Extracted data:
* START *
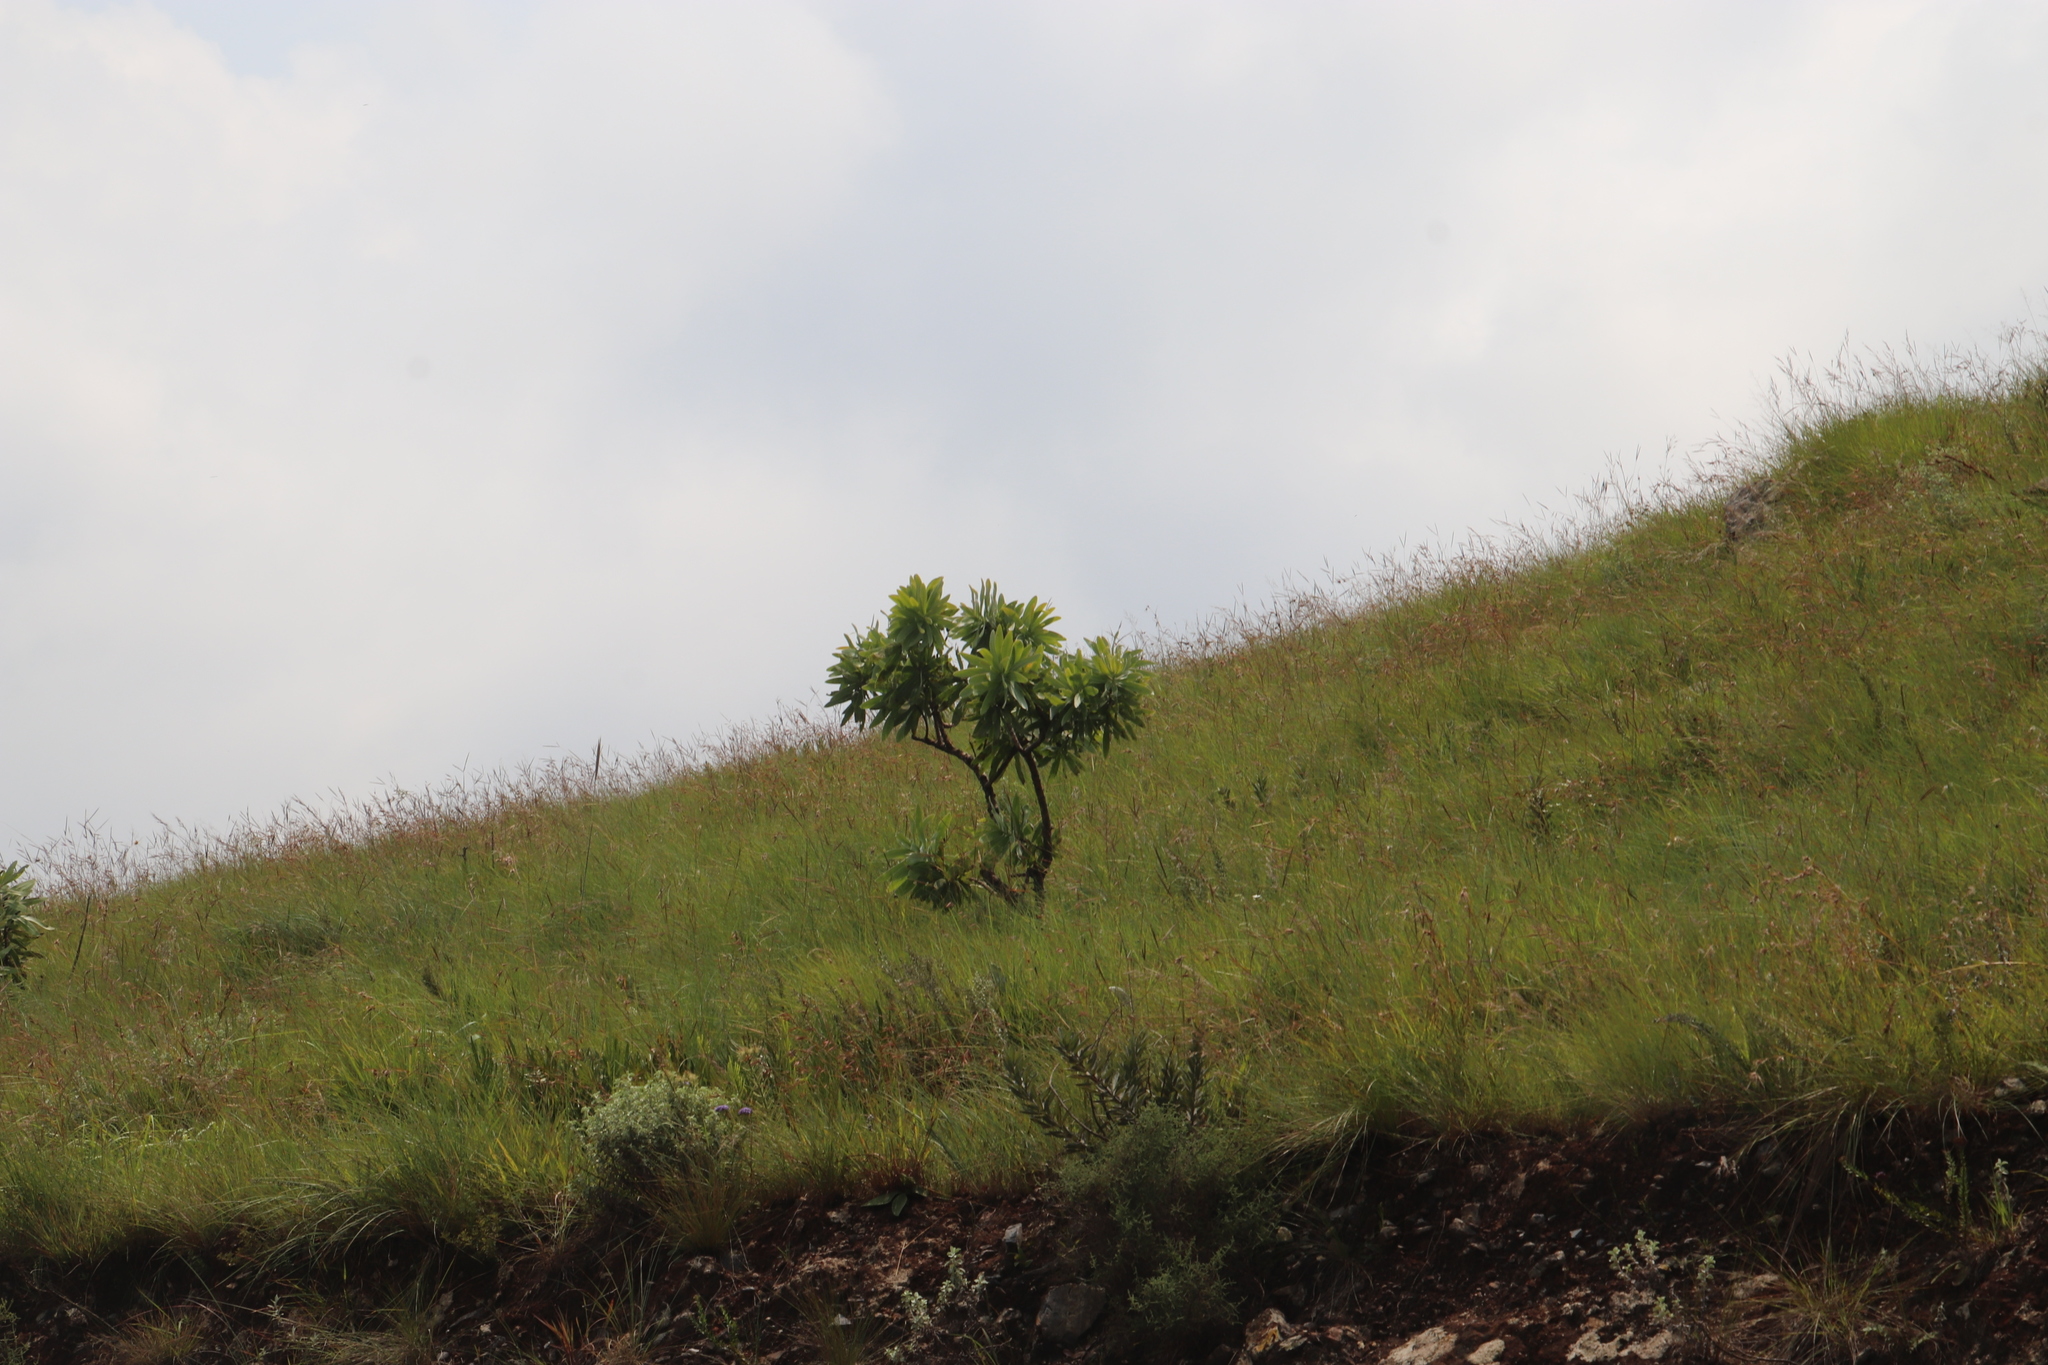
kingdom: Plantae
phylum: Tracheophyta
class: Magnoliopsida
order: Proteales
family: Proteaceae
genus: Protea
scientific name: Protea caffra
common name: Common sugarbush
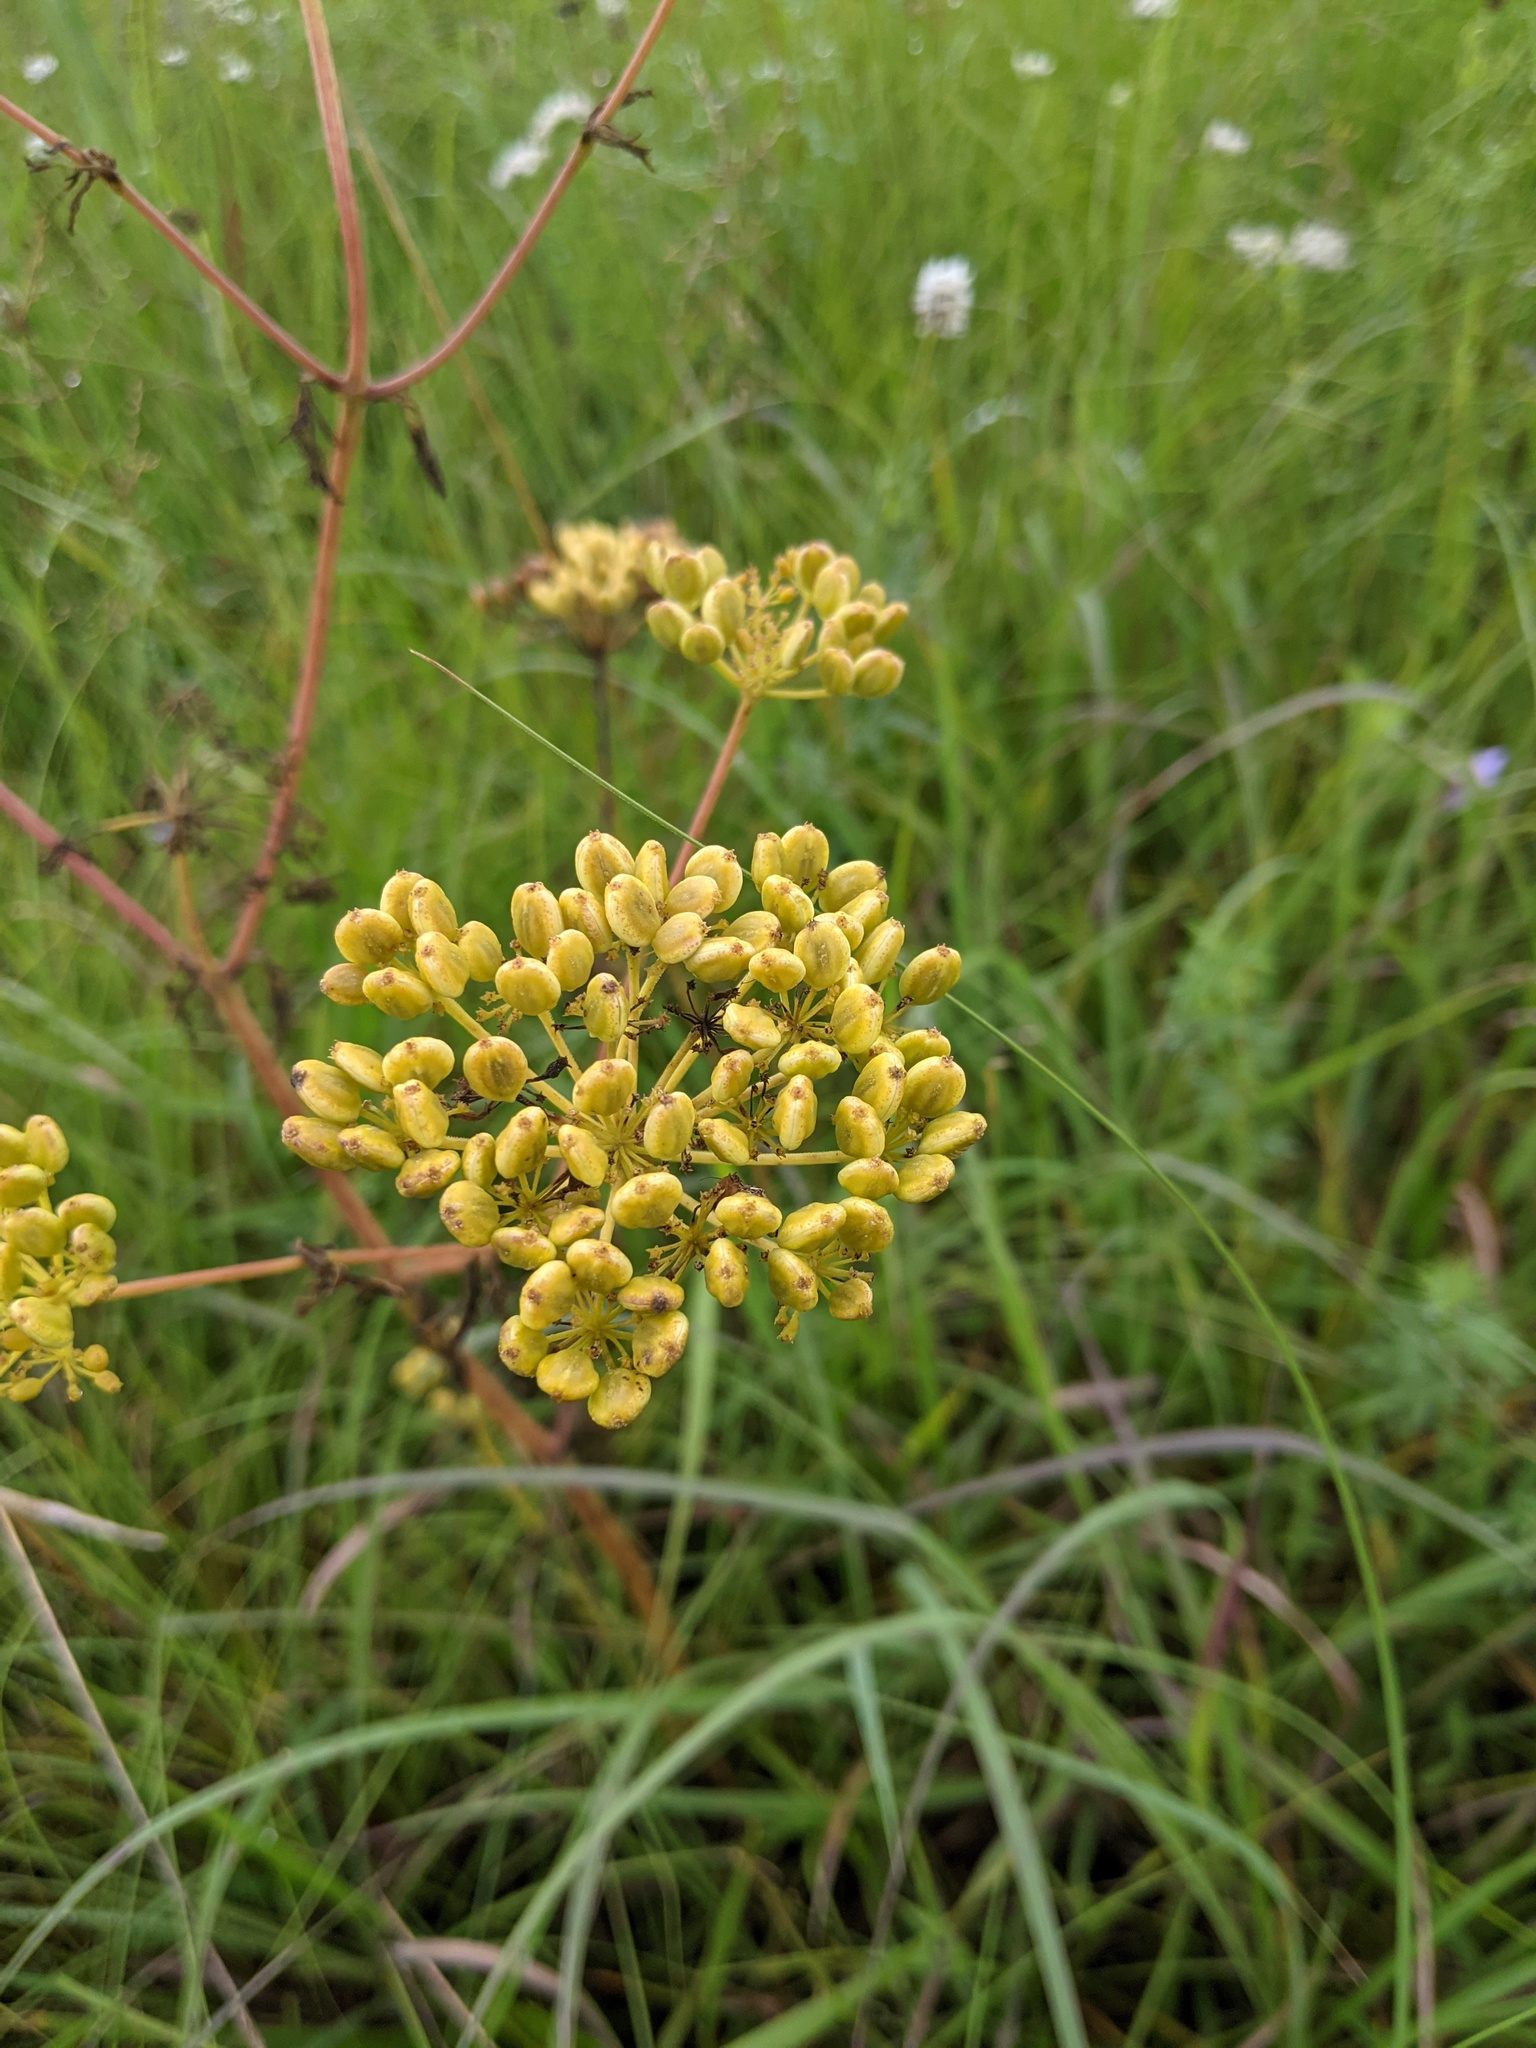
* END *
Exercise:
Reproduce the lines of every record, swapping each "scientific name" for "binomial name" and leaving everything else unchanged. Omit the pictures.

Problem solution:
kingdom: Plantae
phylum: Tracheophyta
class: Magnoliopsida
order: Proteales
family: Proteaceae
genus: Protea
binomial name: Protea caffra
common name: Common sugarbush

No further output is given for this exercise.